If I am intelligent, at some point in this process, I send it to my agent and say “Can you find somebody to pay me to finish this?”

The answers so far run along the lines of:

1) Yes, I love this.

2) You’ve definitely got something here, give me an outline for the rest of the book.

3) Hmm…I like this, but I have no idea how to sell it. It may have to wait until you’re famous. I’ll see what I can do, though.

4) I’m very, very sorry, but this freaks me the hell out and I don’t want to work on it. (Hey, it happens!)

and my personal favorite:

5) I could probably write “Option Proposal” on this e-mail and have the movie rights sold before Penguin gets us the contract for the next Dragonbreath Book.

So my system actually serves me very well, half-assed as it may be.  (Two of those described books sold, that last one will likely be the post-Dragonbreath project, and I may wind up releasing those others as e-books or something if I ever get them done.)

But I’m tired of having so many unfinished books. It makes me a trifle neurotic to have all those stories hanging there undone.

Thing is, I can finish a book on a deadline without a problem. Five Dragonbreath and one Nurk down, and I grant you, they’re short-short books, but nevertheless, you give me a deadline and I will work methodically to meet it and turn it a script by the end. And I can write a book, and finish a book, and there’s at least a mathematically possibility that it will be a commercially viable book, if not a runaway bestseller.

So this year, with that in mind…I’m not participating in NaNoWriMo.

Instead, I’m gonna invent NaNoFiMo. National Novel FINISHING Month.

The world doesn’t need me to slap words on another book for awhile and then shove it in a drawer. I already have over a half-dozen third-of-a-book scripts in my hard-drive. Some of them I know I’m not the person to finish (the thing with the barbarian gynecologist I can’t do yet…maybe in ten years…) and some aren’t worth finishing or would require more rewriting than I care to contemplate, but there’s still three or four or five that I could DO something with. The one Bluebeard story with the hedgehog, say, or the kid with the armadillo familiar, or maybe the thing with the goblins, because Kevin really wants to read the rest of that one.

That DO something might be “give it to my agent” or if she has no interest in it, it might be “release as e-book.”  I’m not gonna worry about that bit. I’m just gonna set myself the deadline and FINISH one of those suckers already.

So. NaNoFiMo. For those of us who don’t need to START another damn book, we need to knuckle down and finish one of the ones we’ve got.

*I say this as a person who’s had a character’s eye-color change ten times in three chapters. Do as I say, not as I do.

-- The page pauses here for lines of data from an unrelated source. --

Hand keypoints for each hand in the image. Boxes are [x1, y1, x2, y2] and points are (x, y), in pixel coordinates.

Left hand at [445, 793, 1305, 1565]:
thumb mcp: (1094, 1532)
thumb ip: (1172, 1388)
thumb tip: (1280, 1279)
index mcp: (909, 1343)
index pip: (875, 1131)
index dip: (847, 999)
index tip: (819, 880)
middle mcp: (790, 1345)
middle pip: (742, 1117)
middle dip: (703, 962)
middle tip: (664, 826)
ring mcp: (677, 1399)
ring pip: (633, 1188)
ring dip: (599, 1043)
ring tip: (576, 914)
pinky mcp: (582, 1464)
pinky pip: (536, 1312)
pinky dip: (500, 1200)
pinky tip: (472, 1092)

7 thoughts on “Nano…thing…mo.

  1. Uzuri says:

    Heheh, people seriously send in what they write in NaNoWriMo?

    I’ve done NaNo twice, finished both times with time to spare, and I have a knack for writing somewhat intelligently even at speed, but even I’m not crazy enough to think that crap should be read by anyone paid to read things. Printed out and used in their restroom, perhaps, but not actually read. Not without at least a 6-year redaction plan first.

    Good luck on finishing a book. And clever idea on encouraging people to do just that for NaNoWriMo.

  2. delighted says:

    To the first commenter,

    I think you’re confused. The people reading the slush pile at publishing houses? We’re interns. They don’t pay us to read anything. They expect us to show up and read it for free.

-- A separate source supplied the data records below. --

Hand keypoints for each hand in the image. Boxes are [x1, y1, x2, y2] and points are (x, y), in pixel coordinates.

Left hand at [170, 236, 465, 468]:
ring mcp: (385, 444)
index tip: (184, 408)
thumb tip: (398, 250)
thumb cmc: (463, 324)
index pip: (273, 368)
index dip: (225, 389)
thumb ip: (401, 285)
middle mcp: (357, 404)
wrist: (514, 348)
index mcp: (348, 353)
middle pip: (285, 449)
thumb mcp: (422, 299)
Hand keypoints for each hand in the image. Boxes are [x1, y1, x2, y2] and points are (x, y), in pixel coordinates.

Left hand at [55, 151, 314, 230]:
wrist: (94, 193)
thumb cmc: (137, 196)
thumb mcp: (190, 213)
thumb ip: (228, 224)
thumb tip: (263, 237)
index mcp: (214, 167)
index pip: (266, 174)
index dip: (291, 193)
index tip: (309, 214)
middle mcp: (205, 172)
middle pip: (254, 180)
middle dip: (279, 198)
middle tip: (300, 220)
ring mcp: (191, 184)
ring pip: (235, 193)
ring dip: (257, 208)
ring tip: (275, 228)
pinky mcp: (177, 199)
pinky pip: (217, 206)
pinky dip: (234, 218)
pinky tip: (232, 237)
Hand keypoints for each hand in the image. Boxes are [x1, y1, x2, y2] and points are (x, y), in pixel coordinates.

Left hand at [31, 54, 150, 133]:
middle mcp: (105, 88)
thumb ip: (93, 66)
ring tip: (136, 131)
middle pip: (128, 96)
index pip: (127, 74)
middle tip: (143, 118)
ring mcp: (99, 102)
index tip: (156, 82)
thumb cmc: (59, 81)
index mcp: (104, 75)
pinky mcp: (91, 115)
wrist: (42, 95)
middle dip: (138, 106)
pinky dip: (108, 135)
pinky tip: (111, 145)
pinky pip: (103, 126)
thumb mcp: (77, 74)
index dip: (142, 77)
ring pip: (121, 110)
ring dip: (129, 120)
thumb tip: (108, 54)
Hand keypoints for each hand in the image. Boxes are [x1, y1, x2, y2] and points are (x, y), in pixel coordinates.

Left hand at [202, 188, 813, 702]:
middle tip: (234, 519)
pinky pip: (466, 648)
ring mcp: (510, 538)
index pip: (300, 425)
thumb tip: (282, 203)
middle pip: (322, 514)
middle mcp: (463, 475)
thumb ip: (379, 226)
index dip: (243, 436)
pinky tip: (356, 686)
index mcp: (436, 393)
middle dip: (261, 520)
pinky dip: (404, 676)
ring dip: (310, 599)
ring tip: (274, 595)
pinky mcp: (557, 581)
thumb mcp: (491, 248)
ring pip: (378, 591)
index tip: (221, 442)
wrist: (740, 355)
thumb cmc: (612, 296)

    And if my internship weren’t ending at the very beginning of December, I would be getting excited for that slush pile influx, because reading weird manuscripts/samples is actually one of my favorite things to do.

  3. Suzi McGowen says:

    I’m totally with you. I just realized that if I want to stick to my goal of finishing my revisions this year, I have to be done with my revisions in five weeks! Ulp. NaNoFiMo here I come!

  4. Larkie says:

    I agree! The only reason why I’ll still be doing NaNoWriMo and not NaNoFiMo is that I came up with a REALLY good idea for a book, and decided not to start it until November so that I’ll actually get something done about it while I’m still all hyped up.